I don’t have the book in front of me, and if I did, I probably couldn’t find the quote. But about 25 years ago I read something by St. Francis de Sales in which he warned against judging others. He said something like this: we cannot say for certain that anyone is a thief, liar, or adulterer just because they’ve stolen, lied, or committed adultery in the past. Why? Because we are unable to look into their hearts at this moment and see what’s going on. Only God can. When we judge, however, we presume to have this God-like ability.
We must always, de Sales says, give our fellow sinners the benefit of the doubt that they’ve changed.
Although I wouldn’t necessarily apply this principle to the criminal justice system or our national defense policy, I think it’s a good principle for our personal lives. Indeed, I think it gets to the heart of Jesus’ words against judging.
With this in mind, you can imagine what I think of this week’s popular blog post by Rachel Held Evans entitled “Inside Mark Driscoll’s disturbed mind.”
How does Held Evans know not simply that Driscoll can be a boorish jerk at times, or that he believes things with which she strenuously disagrees—but that he has an “ugly heart,” that he has a “disturbed” and “troubled mind,” and that he “needs counseling”? Because of some recently unearthed comments that he posted pseudonymously to his church website 14 years ago.
Fourteen years ago.
By all means, at 31, he was old enough to know better, to be smarter—heck, to be a better human being! But is it fair to judge the man today based on what he said or did 14 years ago? Suppose that 14 years ago (or five years ago, or last year, or last month) someone secretly filmed or taped you at your worst. How would you look? What conclusions would people reach about you as a person right now? And would those conclusions be fair?
Driscoll has recently apologized for some of the very things that Held Evans doesn’t like about him.
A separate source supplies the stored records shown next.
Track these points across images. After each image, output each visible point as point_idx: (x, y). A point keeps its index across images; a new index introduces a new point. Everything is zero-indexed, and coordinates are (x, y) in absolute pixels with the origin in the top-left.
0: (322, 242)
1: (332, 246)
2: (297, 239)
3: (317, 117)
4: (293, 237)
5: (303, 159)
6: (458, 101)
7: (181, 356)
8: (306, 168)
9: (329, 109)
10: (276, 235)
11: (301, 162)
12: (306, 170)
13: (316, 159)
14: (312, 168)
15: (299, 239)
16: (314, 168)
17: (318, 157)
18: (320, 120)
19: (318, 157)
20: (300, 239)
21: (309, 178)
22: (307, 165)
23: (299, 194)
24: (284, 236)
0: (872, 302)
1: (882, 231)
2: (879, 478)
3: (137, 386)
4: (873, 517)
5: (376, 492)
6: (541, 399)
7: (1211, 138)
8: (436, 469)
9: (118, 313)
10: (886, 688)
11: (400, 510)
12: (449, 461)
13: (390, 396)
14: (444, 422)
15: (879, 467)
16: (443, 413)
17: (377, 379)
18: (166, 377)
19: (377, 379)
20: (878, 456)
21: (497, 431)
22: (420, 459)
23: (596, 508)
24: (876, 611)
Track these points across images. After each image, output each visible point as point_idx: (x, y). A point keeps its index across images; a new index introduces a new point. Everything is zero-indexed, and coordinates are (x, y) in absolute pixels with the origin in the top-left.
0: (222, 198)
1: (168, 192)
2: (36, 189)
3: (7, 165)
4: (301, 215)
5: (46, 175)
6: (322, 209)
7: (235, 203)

Is it impossible to believe that the Holy Spirit can actually change someone’s heart?
It’s hard to miss the irony when this same Rachel Held Evans complained in a post just two days earlier about her own critics, asking, “What do you do when religious people respond to your questions by calling you names? By mocking you? By casting you out?”
Held Evans doesn’t get many dissenters in the comments section of any of her posts, but she got at least one very smart one—a theologian and apologist from New Zealand whom I read named Glenn Peoples. He wrote:
I say this with not the least bit of hope that it will do any good, and I’d like to be wrong.
You say that there’s no excuse to be had because of “youth,” because he wasn’t even a youth. Fair enough. And yet, the very reason this needs to be pointed out is because you are aware that this was some time ago now, and you know that Mark – even though you evidently do not like him or what he says – no longer says things. He has “grown up,” even if you think he should have known better even then.
You say “I’m as sick as everyone else of talking about this guy.” But the truth is that you’ve spent many words criticising him. However, until now you’ve been criticising him for the person he is – or at very least the person you take him to be – now. Why then do you need, now, to give coverage to this gold nugget, this scoop that someone has uncovered, this smoking gun of how much worse Mark was years ago? Is it because you think he has regressed to that old self?
How is this not just a Christianised version of the British tabloid? yes, Mark has been a jerk and confirmed some male stereotypes in the process. There’s a certain stereotype about girls and gossip too.
Ponder the reactions you are now getting. One woman has said, in effect, that she has been concerned about mark for some time, but now she has seen THIS! As though this represents how bad he has gotten. But it doesn’t, does it?
I’ve criticised Mark in the past and have no problem with those who do. But this? This does not help your own reputation any more than it helps Mark’s.
Keep it juicy, RHE. Apparently it’s the thing now.